*担当課題 A:* サイトカインストームの文章で「炎症性サイトカイン」という見出しの下に並ぶ項目を、すべて書き出せ。
*担当課題 B:* サイトカインストームの文章を、最後の文の次から書き継げ。

*確認用本文:*
新型コロナの重症化はサイトカインストームが原因!? 食べ物や漢方, サプリで防げる可能性【論文引用あり】
執筆日:2020年3月20日、更新日:2020年12月27日
新型コロナ(COVID-19)は高齢や持病のある方は重症になりやすいですが、感染者の約80%は軽症とのことです。とはいえ若い方も含め、軽かったのに急に悪化して命を落としてしまうこともあるようです。
動画で突然バタッと倒れる人を見て、えっ? 何が起こったの? と疑問に思われた方も多いのではないでしょうか。
では、なぜそんなことが起こるのでしょうか?
原因はサイトカインストームではないかと言われています。
この記事のもくじ
サイトカインストームとは?
サイトカインストームは、SARSやMARSやインフルエンザ、エボラでも起こります。サイトカインの嵐(ストーム)、つまりサイトカインという低分子のタンパク質やラジカルなど150以上もの炎症性メディエーター(伝達物質)が血中にすごく増えると、重篤になります。
これらのサイトカインの放出によって、疲れがひどくなったり、または皮膚が赤くなったり腫れあがったり、さらに 高熱 が出て最悪の場合は 多臓器不全 になって 命を落とす こともあるのです。
サイトカインはそもそもウイルスから体を守ろうという連絡網みたいなものです。それがないとウイルスと戦うことができません。
でもサイトカインがどういうわけか過剰になってしまうと、免疫細胞が細胞や器官を激しく攻撃してサイトカインストームが起こってしまいます。
サイトカインストームをさらに深掘り
サイトカインには炎症性と抗炎症性があります。抗炎症性はIL-10やTGF-β(トランスフォーミング増殖因子)など、炎症を抑えようとしてくれます。サイトカインストームになると増えるのは、主に炎症性のサイトカインです。
炎症性サイトカインはこんなに種類があります。
炎症性サイトカイン
・インターロイキン(IL-1, IL-6)
・腫瘍壊死因子 (TNFα)
・顆粒球コロニー刺激因子(G-CSF)
・C-X-Cモチーフケモカイン10(CXCL10)
・ケモカイン(CCL2)
・ケモカインリガンド3(CCL3)
非炎症性サイトカイン
・IL-10
・IL-1Raなど
新型コロナウイルスによるサイトカインストーム(上海市の医学専門家より)
一部の患者は初期段階では症状が深刻でなかったにも関わらず、急に症状が悪化し数日内に重症になり、さらには 死に至る こともある。(上海市)復旦大学付属中山医院重症医学科副主任の鐘鳴氏は、患者の体内でサイトカインストームが発生し、各器官の機能が衰弱した可能性があると述べた。
サイトカインストームとは、感染症により組織の免疫細胞が活性化され、その過度な損傷が生じることを指す。正常な免疫は保護であり、過度な免疫は損傷だ。サイトカインストームは肺のほか、肝臓、腎臓、心臓などの器官を損ねる。発生後に患者の症状は往々にして急転直下し、すぐに 意識不明 、 呼吸困難 、息切れ、 息詰まり が発生する。それから 血中酸素飽和度が低下 し、さらには 血液凝固障害 が発生し、 臓器が衰弱 する。

*データ抜粋:*
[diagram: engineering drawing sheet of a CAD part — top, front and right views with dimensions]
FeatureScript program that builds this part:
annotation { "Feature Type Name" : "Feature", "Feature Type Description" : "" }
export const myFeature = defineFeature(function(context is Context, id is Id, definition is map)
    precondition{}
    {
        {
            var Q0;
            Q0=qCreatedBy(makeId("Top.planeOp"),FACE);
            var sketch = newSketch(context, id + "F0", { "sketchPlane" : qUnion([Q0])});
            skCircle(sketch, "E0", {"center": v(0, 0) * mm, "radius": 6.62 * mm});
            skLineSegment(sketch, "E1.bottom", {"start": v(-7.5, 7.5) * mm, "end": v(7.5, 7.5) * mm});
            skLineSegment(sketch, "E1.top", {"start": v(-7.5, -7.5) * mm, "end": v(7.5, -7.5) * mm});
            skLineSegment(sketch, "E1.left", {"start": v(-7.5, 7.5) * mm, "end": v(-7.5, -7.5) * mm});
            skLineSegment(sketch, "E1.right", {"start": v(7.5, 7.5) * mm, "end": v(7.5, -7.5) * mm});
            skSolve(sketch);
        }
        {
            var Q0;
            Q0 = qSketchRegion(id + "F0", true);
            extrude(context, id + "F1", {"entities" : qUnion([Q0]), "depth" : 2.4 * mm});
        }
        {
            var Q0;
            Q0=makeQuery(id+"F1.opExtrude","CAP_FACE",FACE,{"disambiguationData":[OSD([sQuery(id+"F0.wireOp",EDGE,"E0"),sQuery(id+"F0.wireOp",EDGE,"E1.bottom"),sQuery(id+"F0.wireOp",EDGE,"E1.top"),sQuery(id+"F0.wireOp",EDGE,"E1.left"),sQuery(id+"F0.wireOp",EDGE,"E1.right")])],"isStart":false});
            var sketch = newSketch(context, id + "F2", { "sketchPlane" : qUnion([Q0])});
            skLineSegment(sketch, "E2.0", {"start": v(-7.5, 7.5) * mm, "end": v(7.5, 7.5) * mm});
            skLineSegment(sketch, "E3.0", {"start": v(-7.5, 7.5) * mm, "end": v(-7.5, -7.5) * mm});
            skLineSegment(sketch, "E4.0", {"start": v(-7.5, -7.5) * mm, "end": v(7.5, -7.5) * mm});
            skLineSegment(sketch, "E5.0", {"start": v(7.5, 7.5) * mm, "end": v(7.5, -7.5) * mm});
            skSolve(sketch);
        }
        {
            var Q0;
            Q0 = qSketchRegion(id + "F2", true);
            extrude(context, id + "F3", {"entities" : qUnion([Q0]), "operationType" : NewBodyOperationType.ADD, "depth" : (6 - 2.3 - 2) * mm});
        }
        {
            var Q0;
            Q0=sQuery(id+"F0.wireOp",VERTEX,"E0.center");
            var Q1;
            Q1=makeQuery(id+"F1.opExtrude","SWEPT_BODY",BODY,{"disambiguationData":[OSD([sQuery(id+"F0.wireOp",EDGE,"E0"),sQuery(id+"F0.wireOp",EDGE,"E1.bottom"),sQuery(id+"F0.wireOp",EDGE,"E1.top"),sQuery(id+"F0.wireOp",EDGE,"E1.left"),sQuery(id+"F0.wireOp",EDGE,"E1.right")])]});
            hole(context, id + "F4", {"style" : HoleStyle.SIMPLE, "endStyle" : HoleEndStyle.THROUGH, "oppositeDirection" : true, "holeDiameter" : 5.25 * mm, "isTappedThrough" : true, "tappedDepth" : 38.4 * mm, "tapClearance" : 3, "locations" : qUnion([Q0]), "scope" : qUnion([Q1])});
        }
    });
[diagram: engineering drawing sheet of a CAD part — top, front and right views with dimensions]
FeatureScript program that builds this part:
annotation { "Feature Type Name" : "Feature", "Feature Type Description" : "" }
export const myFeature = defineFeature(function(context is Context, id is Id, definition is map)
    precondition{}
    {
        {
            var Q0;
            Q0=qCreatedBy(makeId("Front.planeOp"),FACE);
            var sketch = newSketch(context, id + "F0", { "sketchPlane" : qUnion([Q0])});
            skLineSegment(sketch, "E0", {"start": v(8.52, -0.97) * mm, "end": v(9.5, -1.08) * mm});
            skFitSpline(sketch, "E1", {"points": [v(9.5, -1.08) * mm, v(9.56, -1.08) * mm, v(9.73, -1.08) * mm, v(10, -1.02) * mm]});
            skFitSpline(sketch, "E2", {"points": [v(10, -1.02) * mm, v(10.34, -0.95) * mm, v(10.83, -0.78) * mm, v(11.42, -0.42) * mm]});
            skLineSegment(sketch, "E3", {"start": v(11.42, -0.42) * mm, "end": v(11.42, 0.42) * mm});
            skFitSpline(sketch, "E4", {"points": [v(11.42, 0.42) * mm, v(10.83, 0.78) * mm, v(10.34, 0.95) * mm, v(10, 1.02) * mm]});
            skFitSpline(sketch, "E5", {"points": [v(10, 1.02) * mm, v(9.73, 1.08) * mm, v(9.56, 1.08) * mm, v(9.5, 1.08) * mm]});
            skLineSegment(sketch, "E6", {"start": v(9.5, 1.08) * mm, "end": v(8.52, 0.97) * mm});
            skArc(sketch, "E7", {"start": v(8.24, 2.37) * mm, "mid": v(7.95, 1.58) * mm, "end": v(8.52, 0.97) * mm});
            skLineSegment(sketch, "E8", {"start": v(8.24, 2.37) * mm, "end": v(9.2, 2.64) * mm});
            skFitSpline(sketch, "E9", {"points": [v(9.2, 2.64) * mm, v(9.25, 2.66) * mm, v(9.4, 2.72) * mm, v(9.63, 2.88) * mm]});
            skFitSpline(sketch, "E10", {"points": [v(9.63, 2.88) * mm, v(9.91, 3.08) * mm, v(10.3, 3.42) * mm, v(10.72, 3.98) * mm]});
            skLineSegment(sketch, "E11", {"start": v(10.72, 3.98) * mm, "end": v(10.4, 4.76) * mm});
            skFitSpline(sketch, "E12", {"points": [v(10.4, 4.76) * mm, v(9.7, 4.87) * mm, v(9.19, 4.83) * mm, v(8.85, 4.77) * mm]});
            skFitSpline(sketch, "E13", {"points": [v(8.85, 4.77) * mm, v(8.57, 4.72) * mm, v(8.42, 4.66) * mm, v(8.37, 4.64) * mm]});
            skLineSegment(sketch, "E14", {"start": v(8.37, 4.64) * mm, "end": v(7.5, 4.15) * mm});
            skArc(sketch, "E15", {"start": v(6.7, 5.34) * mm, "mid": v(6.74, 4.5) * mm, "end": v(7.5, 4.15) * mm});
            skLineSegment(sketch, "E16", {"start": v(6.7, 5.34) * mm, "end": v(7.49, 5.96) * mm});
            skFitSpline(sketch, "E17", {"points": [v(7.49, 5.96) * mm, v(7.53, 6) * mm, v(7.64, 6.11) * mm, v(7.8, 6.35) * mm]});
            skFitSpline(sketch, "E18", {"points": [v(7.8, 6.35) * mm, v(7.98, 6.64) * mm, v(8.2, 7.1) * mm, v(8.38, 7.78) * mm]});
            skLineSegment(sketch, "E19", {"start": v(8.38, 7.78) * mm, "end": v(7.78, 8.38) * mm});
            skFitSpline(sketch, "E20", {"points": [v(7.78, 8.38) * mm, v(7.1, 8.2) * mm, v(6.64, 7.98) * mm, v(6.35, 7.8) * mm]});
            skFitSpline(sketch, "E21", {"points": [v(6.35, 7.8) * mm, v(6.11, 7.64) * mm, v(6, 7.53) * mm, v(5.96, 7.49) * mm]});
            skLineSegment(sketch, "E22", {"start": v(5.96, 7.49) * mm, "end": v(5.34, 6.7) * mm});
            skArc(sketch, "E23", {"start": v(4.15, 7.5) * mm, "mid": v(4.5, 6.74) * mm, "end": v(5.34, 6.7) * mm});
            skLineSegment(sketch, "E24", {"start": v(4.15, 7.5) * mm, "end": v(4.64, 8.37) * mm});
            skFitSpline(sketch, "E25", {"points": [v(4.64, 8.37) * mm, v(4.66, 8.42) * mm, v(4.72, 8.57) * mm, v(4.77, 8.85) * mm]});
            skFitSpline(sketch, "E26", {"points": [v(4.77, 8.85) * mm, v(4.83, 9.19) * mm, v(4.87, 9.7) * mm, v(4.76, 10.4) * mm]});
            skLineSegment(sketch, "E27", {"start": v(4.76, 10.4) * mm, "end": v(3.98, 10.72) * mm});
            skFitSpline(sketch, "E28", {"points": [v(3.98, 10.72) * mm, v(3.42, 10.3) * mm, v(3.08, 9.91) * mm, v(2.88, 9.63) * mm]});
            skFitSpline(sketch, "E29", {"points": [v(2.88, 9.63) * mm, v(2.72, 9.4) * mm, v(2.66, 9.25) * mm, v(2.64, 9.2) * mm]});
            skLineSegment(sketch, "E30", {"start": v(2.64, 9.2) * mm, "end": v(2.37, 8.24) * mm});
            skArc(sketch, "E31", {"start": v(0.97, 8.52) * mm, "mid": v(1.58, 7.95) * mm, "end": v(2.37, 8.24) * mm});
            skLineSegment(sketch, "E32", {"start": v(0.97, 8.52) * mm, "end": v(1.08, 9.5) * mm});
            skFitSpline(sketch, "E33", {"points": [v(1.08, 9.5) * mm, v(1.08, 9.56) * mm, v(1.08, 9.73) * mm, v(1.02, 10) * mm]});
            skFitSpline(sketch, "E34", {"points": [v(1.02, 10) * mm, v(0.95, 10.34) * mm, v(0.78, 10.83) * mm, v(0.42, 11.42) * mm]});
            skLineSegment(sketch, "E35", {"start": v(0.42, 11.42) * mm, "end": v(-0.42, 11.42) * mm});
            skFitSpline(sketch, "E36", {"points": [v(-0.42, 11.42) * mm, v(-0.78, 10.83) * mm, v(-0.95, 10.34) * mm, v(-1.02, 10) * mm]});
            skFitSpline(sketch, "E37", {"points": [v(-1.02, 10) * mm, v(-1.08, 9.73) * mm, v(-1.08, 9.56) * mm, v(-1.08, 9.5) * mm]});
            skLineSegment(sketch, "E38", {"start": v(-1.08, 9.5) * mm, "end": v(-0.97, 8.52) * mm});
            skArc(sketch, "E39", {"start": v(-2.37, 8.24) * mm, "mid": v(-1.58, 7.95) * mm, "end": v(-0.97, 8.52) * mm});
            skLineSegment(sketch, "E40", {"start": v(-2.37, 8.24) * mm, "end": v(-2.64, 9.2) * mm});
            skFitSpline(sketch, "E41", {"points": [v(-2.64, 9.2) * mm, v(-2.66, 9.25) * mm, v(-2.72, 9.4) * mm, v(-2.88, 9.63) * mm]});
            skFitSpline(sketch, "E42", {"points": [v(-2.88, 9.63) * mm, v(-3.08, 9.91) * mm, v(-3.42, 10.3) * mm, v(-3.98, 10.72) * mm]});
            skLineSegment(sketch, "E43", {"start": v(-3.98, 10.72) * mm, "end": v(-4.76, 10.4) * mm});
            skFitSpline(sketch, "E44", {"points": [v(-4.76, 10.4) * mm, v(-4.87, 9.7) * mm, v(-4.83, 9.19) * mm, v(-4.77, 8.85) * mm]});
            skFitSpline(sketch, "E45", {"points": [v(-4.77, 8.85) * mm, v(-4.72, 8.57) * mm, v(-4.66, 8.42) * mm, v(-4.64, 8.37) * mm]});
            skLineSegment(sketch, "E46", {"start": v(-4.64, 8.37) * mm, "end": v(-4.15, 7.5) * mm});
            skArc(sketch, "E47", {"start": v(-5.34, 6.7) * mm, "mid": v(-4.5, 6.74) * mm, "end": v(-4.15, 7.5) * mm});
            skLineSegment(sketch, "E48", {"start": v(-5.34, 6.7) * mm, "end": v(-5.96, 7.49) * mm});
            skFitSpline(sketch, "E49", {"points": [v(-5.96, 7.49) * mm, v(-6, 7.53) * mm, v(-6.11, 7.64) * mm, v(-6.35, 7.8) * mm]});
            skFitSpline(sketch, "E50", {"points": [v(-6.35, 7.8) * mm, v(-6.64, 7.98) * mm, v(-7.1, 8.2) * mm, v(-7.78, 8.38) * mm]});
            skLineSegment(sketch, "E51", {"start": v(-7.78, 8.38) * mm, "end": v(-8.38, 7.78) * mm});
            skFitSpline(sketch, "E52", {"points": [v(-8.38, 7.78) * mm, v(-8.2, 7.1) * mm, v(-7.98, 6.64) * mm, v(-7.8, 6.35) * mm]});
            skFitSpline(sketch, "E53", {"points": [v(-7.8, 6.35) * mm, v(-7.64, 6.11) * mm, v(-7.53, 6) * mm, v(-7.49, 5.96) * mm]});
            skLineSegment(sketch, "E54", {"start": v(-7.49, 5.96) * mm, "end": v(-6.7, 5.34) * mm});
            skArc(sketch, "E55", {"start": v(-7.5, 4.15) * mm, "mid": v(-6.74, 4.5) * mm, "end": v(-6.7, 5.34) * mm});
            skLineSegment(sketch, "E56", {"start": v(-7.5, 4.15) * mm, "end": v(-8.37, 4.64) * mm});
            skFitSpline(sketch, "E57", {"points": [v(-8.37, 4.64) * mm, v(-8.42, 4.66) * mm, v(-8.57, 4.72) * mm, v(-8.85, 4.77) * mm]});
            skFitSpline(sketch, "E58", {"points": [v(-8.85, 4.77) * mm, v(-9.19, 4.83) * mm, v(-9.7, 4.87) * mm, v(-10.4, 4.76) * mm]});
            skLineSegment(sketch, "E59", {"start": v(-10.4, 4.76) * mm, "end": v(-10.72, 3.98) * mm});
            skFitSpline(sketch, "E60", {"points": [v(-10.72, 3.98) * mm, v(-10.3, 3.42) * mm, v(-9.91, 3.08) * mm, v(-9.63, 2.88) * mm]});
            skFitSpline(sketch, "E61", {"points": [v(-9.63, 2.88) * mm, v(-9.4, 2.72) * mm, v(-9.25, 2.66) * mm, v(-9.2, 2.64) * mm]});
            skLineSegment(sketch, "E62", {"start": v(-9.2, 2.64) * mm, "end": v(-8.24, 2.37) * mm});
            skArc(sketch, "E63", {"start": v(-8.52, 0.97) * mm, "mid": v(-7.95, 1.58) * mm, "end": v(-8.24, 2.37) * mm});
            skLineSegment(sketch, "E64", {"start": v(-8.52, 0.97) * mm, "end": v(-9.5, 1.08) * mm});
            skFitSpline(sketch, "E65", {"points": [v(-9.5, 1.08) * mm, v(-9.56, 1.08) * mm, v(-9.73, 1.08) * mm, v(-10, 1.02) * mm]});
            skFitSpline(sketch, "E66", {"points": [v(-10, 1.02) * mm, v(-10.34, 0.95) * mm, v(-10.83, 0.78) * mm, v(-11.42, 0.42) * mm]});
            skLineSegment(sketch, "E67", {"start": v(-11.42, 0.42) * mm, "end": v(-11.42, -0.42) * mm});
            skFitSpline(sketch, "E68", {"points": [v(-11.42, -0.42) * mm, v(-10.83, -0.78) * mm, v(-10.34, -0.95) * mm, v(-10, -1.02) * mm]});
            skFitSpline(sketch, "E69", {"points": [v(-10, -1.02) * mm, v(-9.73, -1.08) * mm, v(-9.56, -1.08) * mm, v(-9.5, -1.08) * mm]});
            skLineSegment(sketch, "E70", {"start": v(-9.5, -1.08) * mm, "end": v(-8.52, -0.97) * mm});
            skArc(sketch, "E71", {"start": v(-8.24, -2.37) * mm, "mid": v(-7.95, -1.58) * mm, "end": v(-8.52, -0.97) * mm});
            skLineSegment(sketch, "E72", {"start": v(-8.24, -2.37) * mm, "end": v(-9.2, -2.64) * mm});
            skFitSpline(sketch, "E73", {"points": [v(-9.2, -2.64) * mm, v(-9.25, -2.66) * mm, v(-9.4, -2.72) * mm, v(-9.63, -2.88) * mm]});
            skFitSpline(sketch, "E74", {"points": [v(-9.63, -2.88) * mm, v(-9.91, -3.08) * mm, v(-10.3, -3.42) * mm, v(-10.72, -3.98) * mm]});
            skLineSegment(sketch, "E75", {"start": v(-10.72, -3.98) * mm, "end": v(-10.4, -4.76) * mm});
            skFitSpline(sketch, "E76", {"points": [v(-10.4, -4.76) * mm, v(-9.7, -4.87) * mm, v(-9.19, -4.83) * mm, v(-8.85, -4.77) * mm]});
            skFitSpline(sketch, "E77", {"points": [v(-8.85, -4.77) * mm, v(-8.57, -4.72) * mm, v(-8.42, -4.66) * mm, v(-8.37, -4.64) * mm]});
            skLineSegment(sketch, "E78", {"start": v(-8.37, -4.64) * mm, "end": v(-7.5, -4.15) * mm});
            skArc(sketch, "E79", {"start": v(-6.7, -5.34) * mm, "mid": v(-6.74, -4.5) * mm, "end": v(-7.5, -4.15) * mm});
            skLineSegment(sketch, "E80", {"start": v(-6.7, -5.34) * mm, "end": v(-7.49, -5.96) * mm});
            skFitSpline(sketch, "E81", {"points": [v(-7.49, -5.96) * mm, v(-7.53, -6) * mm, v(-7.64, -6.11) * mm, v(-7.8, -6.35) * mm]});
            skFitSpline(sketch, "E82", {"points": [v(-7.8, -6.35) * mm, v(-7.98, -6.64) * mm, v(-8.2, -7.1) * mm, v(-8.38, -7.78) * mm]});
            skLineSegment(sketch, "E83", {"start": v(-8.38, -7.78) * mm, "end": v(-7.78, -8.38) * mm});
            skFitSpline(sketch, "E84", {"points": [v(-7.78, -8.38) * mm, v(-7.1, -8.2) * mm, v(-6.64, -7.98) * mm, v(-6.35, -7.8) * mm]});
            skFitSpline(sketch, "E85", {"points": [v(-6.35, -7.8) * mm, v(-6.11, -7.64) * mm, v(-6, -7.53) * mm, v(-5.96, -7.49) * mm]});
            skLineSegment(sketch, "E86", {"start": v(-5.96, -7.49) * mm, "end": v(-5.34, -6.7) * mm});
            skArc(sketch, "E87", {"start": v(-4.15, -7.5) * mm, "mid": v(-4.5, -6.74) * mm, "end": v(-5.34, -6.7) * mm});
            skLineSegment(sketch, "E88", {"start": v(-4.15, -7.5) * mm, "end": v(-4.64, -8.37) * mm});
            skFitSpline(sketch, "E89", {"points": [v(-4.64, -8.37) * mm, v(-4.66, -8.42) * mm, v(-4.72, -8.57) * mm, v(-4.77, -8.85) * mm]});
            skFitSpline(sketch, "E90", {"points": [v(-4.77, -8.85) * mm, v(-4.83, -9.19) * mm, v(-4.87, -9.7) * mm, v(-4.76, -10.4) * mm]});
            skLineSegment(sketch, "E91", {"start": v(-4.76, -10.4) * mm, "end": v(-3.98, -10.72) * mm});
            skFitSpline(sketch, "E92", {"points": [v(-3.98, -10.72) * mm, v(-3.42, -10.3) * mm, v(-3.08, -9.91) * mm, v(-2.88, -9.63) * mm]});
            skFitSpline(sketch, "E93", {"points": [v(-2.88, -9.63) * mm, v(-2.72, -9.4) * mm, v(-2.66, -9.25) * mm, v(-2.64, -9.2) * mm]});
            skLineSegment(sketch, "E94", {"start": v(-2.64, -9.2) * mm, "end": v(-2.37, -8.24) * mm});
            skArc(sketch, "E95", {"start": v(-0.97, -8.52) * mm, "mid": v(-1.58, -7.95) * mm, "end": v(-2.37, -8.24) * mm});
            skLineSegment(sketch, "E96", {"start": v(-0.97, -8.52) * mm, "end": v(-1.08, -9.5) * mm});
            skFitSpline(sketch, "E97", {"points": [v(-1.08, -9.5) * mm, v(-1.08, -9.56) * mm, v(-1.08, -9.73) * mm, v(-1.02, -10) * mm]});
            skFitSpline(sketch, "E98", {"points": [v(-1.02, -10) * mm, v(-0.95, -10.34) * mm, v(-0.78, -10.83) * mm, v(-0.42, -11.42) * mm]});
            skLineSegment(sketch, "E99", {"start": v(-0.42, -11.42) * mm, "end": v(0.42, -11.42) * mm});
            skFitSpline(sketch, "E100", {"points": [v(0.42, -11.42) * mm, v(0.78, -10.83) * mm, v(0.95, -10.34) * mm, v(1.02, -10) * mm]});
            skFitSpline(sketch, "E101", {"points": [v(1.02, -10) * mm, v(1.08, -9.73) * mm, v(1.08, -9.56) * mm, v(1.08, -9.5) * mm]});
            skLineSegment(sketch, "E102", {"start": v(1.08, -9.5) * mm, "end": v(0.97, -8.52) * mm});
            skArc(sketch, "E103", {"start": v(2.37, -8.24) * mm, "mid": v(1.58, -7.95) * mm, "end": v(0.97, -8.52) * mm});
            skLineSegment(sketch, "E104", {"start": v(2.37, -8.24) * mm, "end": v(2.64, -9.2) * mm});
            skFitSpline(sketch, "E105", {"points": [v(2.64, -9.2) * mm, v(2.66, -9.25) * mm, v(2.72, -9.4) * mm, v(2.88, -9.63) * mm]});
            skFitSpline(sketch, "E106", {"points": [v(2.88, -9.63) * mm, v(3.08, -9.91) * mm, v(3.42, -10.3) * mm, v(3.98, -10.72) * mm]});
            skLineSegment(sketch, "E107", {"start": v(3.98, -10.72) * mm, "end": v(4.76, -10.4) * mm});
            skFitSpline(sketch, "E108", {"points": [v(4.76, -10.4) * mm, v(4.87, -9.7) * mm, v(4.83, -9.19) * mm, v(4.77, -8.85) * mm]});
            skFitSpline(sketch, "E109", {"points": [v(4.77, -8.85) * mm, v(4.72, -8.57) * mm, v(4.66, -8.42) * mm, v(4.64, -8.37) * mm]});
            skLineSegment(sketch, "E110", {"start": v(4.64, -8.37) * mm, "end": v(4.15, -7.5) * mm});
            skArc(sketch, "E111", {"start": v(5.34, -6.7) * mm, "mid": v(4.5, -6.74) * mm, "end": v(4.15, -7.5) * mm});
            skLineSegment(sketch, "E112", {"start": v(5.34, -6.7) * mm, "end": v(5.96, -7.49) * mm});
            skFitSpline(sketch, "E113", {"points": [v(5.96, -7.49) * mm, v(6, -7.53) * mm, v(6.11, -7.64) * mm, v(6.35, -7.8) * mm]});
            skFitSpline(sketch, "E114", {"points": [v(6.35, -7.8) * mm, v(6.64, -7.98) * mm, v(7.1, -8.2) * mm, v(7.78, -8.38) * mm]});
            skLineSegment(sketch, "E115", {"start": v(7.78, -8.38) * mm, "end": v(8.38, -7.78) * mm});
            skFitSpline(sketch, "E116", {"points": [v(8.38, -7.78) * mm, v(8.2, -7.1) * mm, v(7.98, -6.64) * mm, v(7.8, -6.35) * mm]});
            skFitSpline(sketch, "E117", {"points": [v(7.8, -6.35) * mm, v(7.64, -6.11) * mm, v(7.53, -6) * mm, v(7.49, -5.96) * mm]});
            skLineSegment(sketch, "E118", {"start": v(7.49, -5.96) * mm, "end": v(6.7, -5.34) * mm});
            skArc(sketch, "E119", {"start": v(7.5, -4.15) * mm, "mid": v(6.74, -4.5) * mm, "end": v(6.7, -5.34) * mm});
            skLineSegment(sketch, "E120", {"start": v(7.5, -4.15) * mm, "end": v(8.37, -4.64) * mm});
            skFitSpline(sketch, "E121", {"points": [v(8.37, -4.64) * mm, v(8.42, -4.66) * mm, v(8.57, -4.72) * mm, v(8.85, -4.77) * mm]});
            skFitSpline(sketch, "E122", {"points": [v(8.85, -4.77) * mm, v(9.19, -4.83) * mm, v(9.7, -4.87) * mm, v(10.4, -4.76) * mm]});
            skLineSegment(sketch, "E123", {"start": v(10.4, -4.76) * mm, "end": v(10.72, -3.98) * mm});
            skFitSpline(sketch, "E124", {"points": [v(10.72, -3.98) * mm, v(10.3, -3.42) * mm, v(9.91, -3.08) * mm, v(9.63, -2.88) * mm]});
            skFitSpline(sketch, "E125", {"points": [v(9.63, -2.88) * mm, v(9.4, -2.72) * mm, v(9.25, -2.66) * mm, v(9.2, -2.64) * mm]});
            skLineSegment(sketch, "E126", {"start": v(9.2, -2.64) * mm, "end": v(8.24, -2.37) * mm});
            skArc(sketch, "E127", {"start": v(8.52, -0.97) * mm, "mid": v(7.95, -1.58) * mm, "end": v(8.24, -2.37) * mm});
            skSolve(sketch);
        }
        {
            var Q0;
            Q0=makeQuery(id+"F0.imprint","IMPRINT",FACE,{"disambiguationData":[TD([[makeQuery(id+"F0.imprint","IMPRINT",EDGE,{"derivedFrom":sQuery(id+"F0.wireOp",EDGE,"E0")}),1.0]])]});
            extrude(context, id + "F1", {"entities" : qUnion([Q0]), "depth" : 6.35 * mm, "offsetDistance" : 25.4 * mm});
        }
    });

*記述解答 A:*
・インターロイキン(IL-1, IL-6)
・腫瘍壊死因子 (TNFα)
・顆粒球コロニー刺激因子(G-CSF)
・C-X-Cモチーフケモカイン10(CXCL10)
・ケモカイン(CCL2)
・ケモカインリガンド3(CCL3)

*記述解答 B:*
「japanese.china.org.cn」より抜粋。2020-02-11
重要ポイント:新型コロナがレニンーアンギオテンシン系の酵素ACE2にくっついて細胞内に侵入する
新型コロナウイルスはSARSと同じように、細胞表面にあるACE2(エイスツー)という酵素に結合して細胞の中に入りますが、このACE2はレニン-アンギオテンシン系という血圧をコントロールしている大きなシステム内の一つの酵素です。もし大量の新型コロナウイルスが体内で作られこの酵素にくっついてしまうと、ACE2の本来あるべき機能を損ない、レニンーアンギオテンシン系全体を乱してしまいます。
実はレニン-アンギオテンシン系はサイトカインストームと関係があります。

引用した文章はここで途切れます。